:: TEXT PROVIDED ::
When partial pattern variable are used in the
replacement string they must be evaluated for
each replacement. To do this, set the parameter
evaluate_replacement to ON, as shown above.
When the replacement string is to be evaluated, string
literals must be nested inside further quotes. This
is most easily done by using single quotes for the
outer string and double quotes for any nested string
literals, or vice-versa. Also, any partial pattern
variables must be converted to strings using the DECTPU
procedure STR.
Note that including LINE_END in the definition of a
partial pattern variable does not have the effect
of retaining the line break. See example 6 for a
resolution of this problem.
4.6 – uf_example6
If the search pattern contains LINE_END, the matched
line break will be removed, causing the next line to
be appended to the current line. To use LINE_END to
only provide context for the search, the line break
must be reinserted. This is done using the parameter
convert_linefeeds.
If the convert_linefeeds parameter is specified as ON,
any linefeed characters appearing in the replacement
string are removed and the built-in DECTPU procedure
SPLIT_LINE is called at the point of the linefeed
character.
The following filter replaces any numbers that are the
last characters on a line with the string "x":
global_replace (number+LINE_END, "x"+lf,,,ON)
The "lf" pattern is defined as a linefeed character in
the supplied definitions file.
If a LINE_END is included in a partial pattern
variable, the line break can be retained by specifying
the second optional parameter to the DECTPU STR
procedure as a linefeed character, for example:
global_replace (number+(LINE_END@sep),
'"x"+STR(sep,lf)',,ON,ON)
The second parameter to STR specifies the string that
line breaks occurring in the first parameter should be
converted to. Line breaks are retained by specifying
the linefeed character and setting the parameter
convert_linefeeds to ON.
4.7 – uf_example7
The DECTPU keyword UNANCHOR can be used to replace
sections of text delimited by specified strings. The
following replaces all text between the strings "/*"
and "*/" with the string "/* Text deleted */". The text
may run across line boundaries:
global_replace ( "/*" + UNANCHOR + "*/",
"/* Text deleted */")

:: EXTRACTED ENTRIES ::
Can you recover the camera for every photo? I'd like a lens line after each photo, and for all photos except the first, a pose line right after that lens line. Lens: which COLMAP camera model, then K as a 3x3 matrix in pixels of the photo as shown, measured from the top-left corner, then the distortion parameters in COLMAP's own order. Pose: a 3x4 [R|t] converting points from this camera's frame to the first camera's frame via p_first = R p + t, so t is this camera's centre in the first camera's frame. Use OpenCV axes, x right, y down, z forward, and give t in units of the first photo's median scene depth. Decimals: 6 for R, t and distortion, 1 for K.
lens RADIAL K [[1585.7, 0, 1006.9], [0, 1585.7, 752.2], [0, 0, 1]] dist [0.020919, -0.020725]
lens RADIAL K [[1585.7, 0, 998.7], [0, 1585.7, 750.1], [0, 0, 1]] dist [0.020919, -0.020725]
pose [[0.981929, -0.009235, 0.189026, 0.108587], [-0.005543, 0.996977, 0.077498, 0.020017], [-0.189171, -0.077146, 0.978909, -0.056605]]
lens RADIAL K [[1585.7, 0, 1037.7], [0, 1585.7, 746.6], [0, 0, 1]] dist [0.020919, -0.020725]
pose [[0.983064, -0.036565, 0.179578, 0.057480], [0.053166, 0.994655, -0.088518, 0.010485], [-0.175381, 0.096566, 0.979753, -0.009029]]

:: WORK INSTRUCTIONS ::
A - Translate this sentence from the DECTPU replacement text into Spanish: "The second parameter to STR specifies the string that line breaks occurring in the first parameter should be converted to."
B - Carry on the DECTPU replacement text from the point where it stops.

:: ANSWERS FOR THIS EXERCISE ::
A - El segundo parámetro de STR especifica la cadena a la que deben convertirse los saltos de línea que aparezcan en el primer parámetro.

B -
Note that while a similar effect is possible using the
COMPARE/SENTINEL command, the filter can be applied
to individual tests, whereas the /SENTINEL qualifier
applies only to collections.
4.8 – uf_example8
The global_replace procedure can be used for many
filtering tasks. However any DECTPU commands can be
used to build filters. The file being filtered is read
into the buffer "filter_buffer" before the user filters
are applied and written out afterwards.
The following filter uses the DECTPU EDIT procedure to
convert all characters to upper case:
EDIT( filter_buffer, UPPER, OFF)
Note that while a similar effect is possible using the
COMPARE/IGNORE=CASE command, the filter can be applied
to individual tests, whereas the IGNORE qualifier
applies only to collections.
The following filter searches for numbers and replaces
them only if they are in a specified range:
POSITION (BEGINNING_OF (filter_buffer));
LOOP
found_range := SEARCH_QUIETLY (number, FORWARD);
EXITIF found_range = 0;
POSITION (END_OF(found_range));
MOVE_HORIZONTAL(1);
value := INT(STR(found_range));
IF (value>350) AND (value<570)
THEN
COPY_TEXT ("XXX");
ERASE (found_range);
ENDIF;
ENDLOOP;
The initial POSITION is required to ensure that the
whole of the filter_buffer is processed, because the
editing point is undefined at the start of each filter.
Then, as each number is processed, the editing point is
moved to the end of the number. The MOVE_HORIZONTAL
procedure call is necessary because the previous
POSITION leaves the editing point at the last character
of the number, which would result in an immediate match
on the next call to SEARCH_QUIETLY.